## Exercise aim
Of the entries below, return only those lines from the line with "15: (493, 206, 0.24)" to the line with "46: (486, 181, 0.24)", exactly, both included.
START Records
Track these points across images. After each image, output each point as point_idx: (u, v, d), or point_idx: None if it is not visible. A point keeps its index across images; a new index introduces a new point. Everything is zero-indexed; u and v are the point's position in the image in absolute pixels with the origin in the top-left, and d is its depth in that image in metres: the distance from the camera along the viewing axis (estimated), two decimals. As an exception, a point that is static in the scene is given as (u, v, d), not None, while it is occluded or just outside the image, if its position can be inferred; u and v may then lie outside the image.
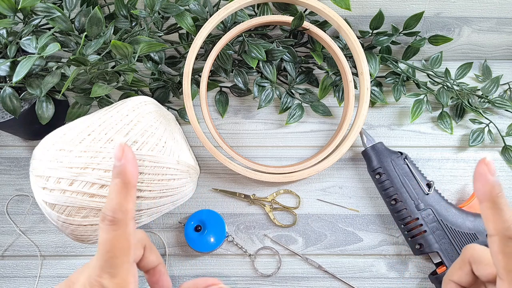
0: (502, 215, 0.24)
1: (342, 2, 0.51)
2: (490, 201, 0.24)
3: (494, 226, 0.25)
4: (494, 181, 0.24)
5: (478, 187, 0.25)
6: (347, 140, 0.52)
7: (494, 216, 0.25)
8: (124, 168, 0.24)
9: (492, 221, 0.25)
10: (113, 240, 0.24)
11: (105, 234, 0.24)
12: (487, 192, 0.24)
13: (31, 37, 0.43)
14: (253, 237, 0.53)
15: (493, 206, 0.24)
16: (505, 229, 0.24)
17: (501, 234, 0.24)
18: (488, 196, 0.24)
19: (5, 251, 0.53)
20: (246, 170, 0.51)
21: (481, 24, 0.57)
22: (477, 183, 0.25)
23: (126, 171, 0.24)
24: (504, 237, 0.24)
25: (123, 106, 0.45)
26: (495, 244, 0.25)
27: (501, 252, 0.24)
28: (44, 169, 0.40)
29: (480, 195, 0.25)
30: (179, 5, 0.49)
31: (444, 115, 0.56)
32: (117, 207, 0.24)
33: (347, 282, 0.51)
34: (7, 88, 0.44)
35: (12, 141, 0.57)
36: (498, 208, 0.24)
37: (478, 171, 0.25)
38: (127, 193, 0.24)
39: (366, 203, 0.54)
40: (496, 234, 0.24)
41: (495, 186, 0.24)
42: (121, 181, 0.24)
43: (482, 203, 0.25)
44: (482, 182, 0.24)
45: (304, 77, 0.57)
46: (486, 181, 0.24)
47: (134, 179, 0.25)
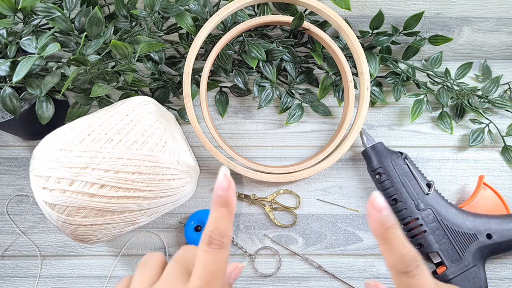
0: (393, 250, 0.25)
1: (342, 2, 0.51)
2: (381, 238, 0.25)
3: (387, 261, 0.25)
4: (380, 217, 0.25)
5: (370, 225, 0.25)
6: (347, 140, 0.52)
7: (386, 252, 0.25)
8: (230, 199, 0.26)
9: (386, 256, 0.25)
10: (218, 263, 0.25)
11: (210, 257, 0.25)
12: (377, 230, 0.25)
13: (31, 37, 0.43)
14: (253, 237, 0.53)
15: (384, 242, 0.25)
16: (395, 264, 0.25)
17: (393, 269, 0.25)
18: (378, 233, 0.25)
19: (5, 251, 0.53)
20: (246, 170, 0.51)
21: (481, 24, 0.57)
22: (369, 222, 0.26)
23: (232, 202, 0.26)
24: (396, 272, 0.25)
25: (123, 106, 0.45)
26: (393, 278, 0.25)
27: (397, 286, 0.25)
28: (44, 169, 0.40)
29: (372, 232, 0.26)
30: (179, 5, 0.49)
31: (444, 115, 0.56)
32: (225, 233, 0.26)
33: (347, 282, 0.51)
34: (7, 88, 0.44)
35: (12, 141, 0.57)
36: (388, 244, 0.25)
37: (367, 212, 0.25)
38: (232, 221, 0.26)
39: (366, 203, 0.54)
40: (390, 269, 0.25)
41: (383, 222, 0.25)
42: (227, 210, 0.26)
43: (376, 239, 0.26)
44: (371, 220, 0.25)
45: (304, 77, 0.57)
46: (373, 218, 0.25)
47: (235, 208, 0.27)
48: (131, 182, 0.41)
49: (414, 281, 0.24)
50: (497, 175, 0.55)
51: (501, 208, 0.51)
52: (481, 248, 0.47)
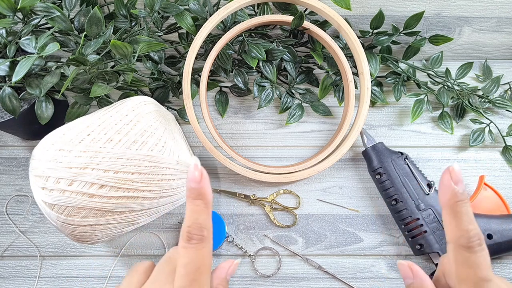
0: (458, 224, 0.25)
1: (342, 2, 0.51)
2: (449, 208, 0.25)
3: (449, 233, 0.25)
4: (455, 189, 0.24)
5: (440, 193, 0.25)
6: (347, 140, 0.52)
7: (451, 224, 0.25)
8: (204, 190, 0.25)
9: (449, 228, 0.25)
10: (201, 258, 0.25)
11: (192, 253, 0.25)
12: (446, 199, 0.25)
13: (31, 37, 0.43)
14: (253, 238, 0.53)
15: (451, 213, 0.25)
16: (458, 238, 0.24)
17: (454, 242, 0.25)
18: (447, 203, 0.25)
19: (4, 251, 0.53)
20: (246, 170, 0.51)
21: (481, 24, 0.57)
22: (439, 189, 0.25)
23: (206, 193, 0.25)
24: (457, 246, 0.24)
25: (123, 106, 0.45)
26: (450, 252, 0.25)
27: (454, 260, 0.25)
28: (44, 169, 0.39)
29: (441, 201, 0.25)
30: (179, 4, 0.49)
31: (445, 115, 0.56)
32: (203, 226, 0.25)
33: (347, 282, 0.51)
34: (6, 88, 0.44)
35: (11, 141, 0.57)
36: (456, 216, 0.25)
37: (442, 179, 0.25)
38: (209, 212, 0.25)
39: (366, 203, 0.54)
40: (450, 242, 0.25)
41: (457, 194, 0.25)
42: (203, 202, 0.25)
43: (443, 209, 0.25)
44: (443, 189, 0.25)
45: (304, 77, 0.57)
46: (447, 188, 0.25)
47: (212, 197, 0.26)
48: (130, 182, 0.41)
49: (474, 257, 0.24)
50: (497, 175, 0.55)
51: (501, 208, 0.51)
52: (482, 248, 0.47)
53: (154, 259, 0.52)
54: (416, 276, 0.27)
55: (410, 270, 0.27)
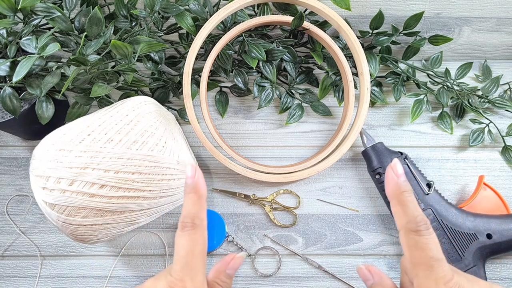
0: (406, 211, 0.27)
1: (342, 2, 0.51)
2: (396, 199, 0.27)
3: (398, 221, 0.27)
4: (398, 181, 0.27)
5: (386, 187, 0.28)
6: (347, 140, 0.52)
7: (399, 212, 0.27)
8: (197, 183, 0.28)
9: (397, 217, 0.27)
10: (192, 242, 0.27)
11: (184, 239, 0.27)
12: (393, 191, 0.27)
13: (31, 37, 0.43)
14: (253, 237, 0.53)
15: (398, 203, 0.27)
16: (406, 223, 0.27)
17: (404, 228, 0.27)
18: (393, 194, 0.27)
19: (5, 251, 0.53)
20: (246, 170, 0.51)
21: (481, 24, 0.57)
22: (386, 185, 0.28)
23: (199, 186, 0.28)
24: (407, 231, 0.26)
25: (123, 106, 0.45)
26: (401, 238, 0.27)
27: (405, 245, 0.27)
28: (44, 169, 0.40)
29: (388, 194, 0.28)
30: (179, 5, 0.49)
31: (444, 115, 0.56)
32: (195, 215, 0.28)
33: (347, 282, 0.51)
34: (7, 88, 0.44)
35: (12, 141, 0.57)
36: (402, 205, 0.27)
37: (386, 175, 0.28)
38: (201, 204, 0.28)
39: (366, 203, 0.54)
40: (401, 229, 0.27)
41: (400, 186, 0.27)
42: (195, 195, 0.28)
43: (390, 201, 0.28)
44: (389, 182, 0.27)
45: (304, 77, 0.57)
46: (392, 182, 0.27)
47: (205, 192, 0.29)
48: (131, 182, 0.41)
49: (423, 239, 0.26)
50: (497, 175, 0.55)
51: (501, 208, 0.51)
52: (481, 248, 0.47)
53: (154, 259, 0.52)
54: (374, 274, 0.29)
55: (369, 271, 0.29)
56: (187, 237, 0.27)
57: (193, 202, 0.28)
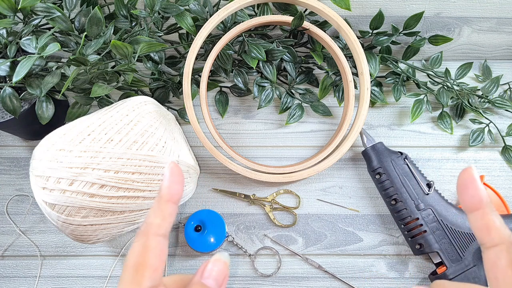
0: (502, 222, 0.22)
1: (342, 2, 0.51)
2: (489, 207, 0.22)
3: (499, 234, 0.22)
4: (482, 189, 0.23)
5: (472, 194, 0.23)
6: (347, 140, 0.52)
7: (495, 223, 0.22)
8: (161, 187, 0.25)
9: (495, 228, 0.22)
10: (130, 253, 0.24)
11: (131, 249, 0.24)
12: (483, 198, 0.22)
13: (31, 37, 0.43)
14: (253, 237, 0.53)
15: (491, 211, 0.22)
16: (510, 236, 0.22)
17: (507, 243, 0.21)
18: (485, 202, 0.22)
19: (5, 251, 0.53)
20: (246, 170, 0.51)
21: (481, 24, 0.57)
22: (468, 190, 0.23)
23: (161, 187, 0.25)
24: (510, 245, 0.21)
25: (123, 106, 0.45)
26: (502, 255, 0.21)
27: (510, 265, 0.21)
28: (44, 169, 0.40)
29: (474, 203, 0.23)
30: (179, 5, 0.49)
31: (444, 115, 0.56)
32: (147, 221, 0.25)
33: (347, 282, 0.51)
34: (7, 88, 0.44)
35: (12, 141, 0.57)
36: (497, 214, 0.22)
37: (467, 177, 0.23)
38: (156, 207, 0.25)
39: (366, 203, 0.54)
40: (502, 243, 0.22)
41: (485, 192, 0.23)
42: (157, 196, 0.25)
43: (478, 210, 0.23)
44: (474, 188, 0.23)
45: (304, 77, 0.57)
46: (478, 187, 0.23)
47: (167, 194, 0.25)
48: (131, 182, 0.41)
49: None
50: (497, 175, 0.55)
51: (501, 208, 0.51)
52: (481, 248, 0.47)
53: (154, 259, 0.52)
54: None
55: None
56: (132, 247, 0.24)
57: (153, 207, 0.25)
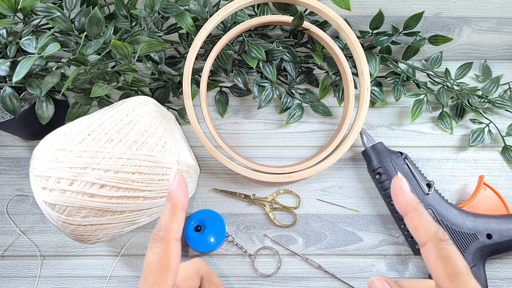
0: (428, 221, 0.25)
1: (342, 2, 0.51)
2: (415, 211, 0.26)
3: (425, 232, 0.25)
4: (411, 193, 0.26)
5: (400, 201, 0.26)
6: (347, 140, 0.52)
7: (422, 223, 0.25)
8: (172, 193, 0.27)
9: (422, 228, 0.25)
10: (153, 256, 0.25)
11: (148, 252, 0.26)
12: (409, 203, 0.26)
13: (31, 37, 0.43)
14: (253, 237, 0.53)
15: (418, 214, 0.26)
16: (435, 233, 0.25)
17: (434, 239, 0.25)
18: (411, 207, 0.26)
19: (5, 251, 0.53)
20: (246, 170, 0.51)
21: (481, 24, 0.57)
22: (397, 198, 0.26)
23: (173, 196, 0.27)
24: (438, 241, 0.25)
25: (123, 106, 0.45)
26: (431, 250, 0.25)
27: (439, 258, 0.25)
28: (44, 169, 0.40)
29: (403, 208, 0.26)
30: (179, 5, 0.49)
31: (444, 115, 0.56)
32: (162, 226, 0.26)
33: (347, 282, 0.51)
34: (7, 88, 0.44)
35: (12, 141, 0.57)
36: (422, 216, 0.26)
37: (395, 188, 0.26)
38: (171, 214, 0.27)
39: (366, 203, 0.54)
40: (429, 239, 0.25)
41: (413, 197, 0.26)
42: (169, 204, 0.27)
43: (408, 214, 0.26)
44: (402, 196, 0.26)
45: (304, 77, 0.57)
46: (405, 194, 0.26)
47: (181, 203, 0.27)
48: (131, 182, 0.41)
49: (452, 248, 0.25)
50: (497, 175, 0.55)
51: (501, 208, 0.51)
52: (481, 248, 0.47)
53: (154, 259, 0.52)
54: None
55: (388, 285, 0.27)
56: (150, 250, 0.26)
57: (165, 212, 0.27)
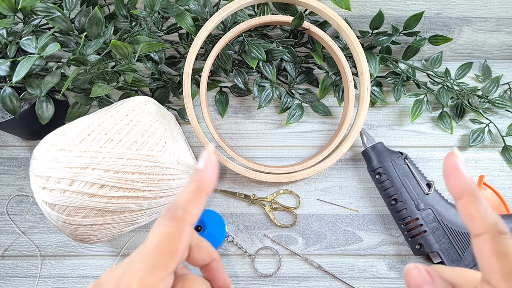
0: (487, 209, 0.22)
1: (342, 2, 0.51)
2: (472, 195, 0.22)
3: (482, 222, 0.22)
4: (469, 174, 0.22)
5: (454, 183, 0.22)
6: (347, 140, 0.52)
7: (479, 211, 0.22)
8: (202, 172, 0.24)
9: (479, 217, 0.22)
10: (161, 236, 0.23)
11: (156, 229, 0.23)
12: (466, 186, 0.22)
13: (31, 37, 0.43)
14: (253, 237, 0.53)
15: (475, 200, 0.22)
16: (495, 224, 0.21)
17: (491, 231, 0.21)
18: (468, 190, 0.22)
19: (5, 251, 0.53)
20: (246, 170, 0.51)
21: (481, 24, 0.57)
22: (451, 179, 0.22)
23: (203, 176, 0.24)
24: (496, 234, 0.21)
25: (123, 106, 0.45)
26: (487, 243, 0.21)
27: (494, 253, 0.21)
28: (44, 169, 0.40)
29: (458, 191, 0.22)
30: (179, 5, 0.49)
31: (444, 115, 0.56)
32: (180, 205, 0.23)
33: (347, 282, 0.51)
34: (7, 88, 0.44)
35: (12, 141, 0.57)
36: (480, 202, 0.22)
37: (450, 165, 0.22)
38: (195, 196, 0.24)
39: (366, 203, 0.54)
40: (486, 231, 0.21)
41: (471, 179, 0.22)
42: (195, 184, 0.24)
43: (462, 198, 0.22)
44: (457, 176, 0.22)
45: (304, 77, 0.57)
46: (462, 174, 0.22)
47: (208, 186, 0.24)
48: (131, 182, 0.41)
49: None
50: (497, 175, 0.55)
51: (501, 208, 0.51)
52: (481, 248, 0.47)
53: (154, 259, 0.52)
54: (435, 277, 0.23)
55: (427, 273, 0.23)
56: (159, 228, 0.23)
57: (189, 191, 0.24)
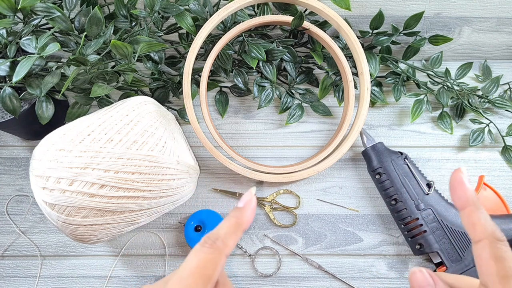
0: (487, 218, 0.25)
1: (342, 2, 0.51)
2: (474, 206, 0.25)
3: (482, 229, 0.25)
4: (472, 188, 0.25)
5: (459, 195, 0.25)
6: (347, 140, 0.52)
7: (480, 220, 0.25)
8: (243, 211, 0.28)
9: (480, 225, 0.25)
10: (199, 261, 0.25)
11: (195, 253, 0.25)
12: (469, 198, 0.25)
13: (31, 37, 0.43)
14: (253, 237, 0.53)
15: (477, 210, 0.25)
16: (493, 232, 0.24)
17: (490, 238, 0.24)
18: (471, 202, 0.25)
19: (5, 251, 0.53)
20: (246, 170, 0.51)
21: (481, 24, 0.57)
22: (456, 192, 0.25)
23: (244, 214, 0.28)
24: (494, 240, 0.24)
25: (123, 106, 0.45)
26: (486, 248, 0.24)
27: (492, 257, 0.24)
28: (44, 169, 0.40)
29: (462, 203, 0.25)
30: (179, 5, 0.49)
31: (444, 115, 0.56)
32: (220, 236, 0.26)
33: (347, 282, 0.51)
34: (7, 88, 0.44)
35: (12, 141, 0.57)
36: (481, 212, 0.25)
37: (457, 180, 0.25)
38: (234, 230, 0.27)
39: (366, 203, 0.54)
40: (486, 238, 0.24)
41: (474, 192, 0.25)
42: (235, 220, 0.27)
43: (465, 208, 0.25)
44: (462, 189, 0.25)
45: (304, 77, 0.57)
46: (466, 188, 0.25)
47: (247, 223, 0.28)
48: (131, 182, 0.41)
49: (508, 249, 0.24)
50: (497, 175, 0.55)
51: (501, 208, 0.51)
52: (481, 248, 0.47)
53: (154, 259, 0.52)
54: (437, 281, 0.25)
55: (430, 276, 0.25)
56: (198, 253, 0.25)
57: (228, 225, 0.27)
END Records
## Result of this exercise
15: (493, 206, 0.24)
16: (505, 229, 0.24)
17: (501, 234, 0.24)
18: (488, 196, 0.24)
19: (5, 251, 0.53)
20: (246, 170, 0.51)
21: (481, 24, 0.57)
22: (477, 183, 0.25)
23: (126, 171, 0.24)
24: (504, 237, 0.24)
25: (123, 106, 0.45)
26: (495, 244, 0.25)
27: (501, 252, 0.24)
28: (44, 169, 0.40)
29: (480, 195, 0.25)
30: (179, 5, 0.49)
31: (444, 115, 0.56)
32: (117, 207, 0.24)
33: (347, 282, 0.51)
34: (7, 88, 0.44)
35: (12, 141, 0.57)
36: (498, 208, 0.24)
37: (478, 171, 0.25)
38: (127, 193, 0.24)
39: (366, 203, 0.54)
40: (496, 234, 0.24)
41: (495, 186, 0.24)
42: (121, 181, 0.24)
43: (482, 203, 0.25)
44: (482, 182, 0.24)
45: (304, 77, 0.57)
46: (486, 181, 0.24)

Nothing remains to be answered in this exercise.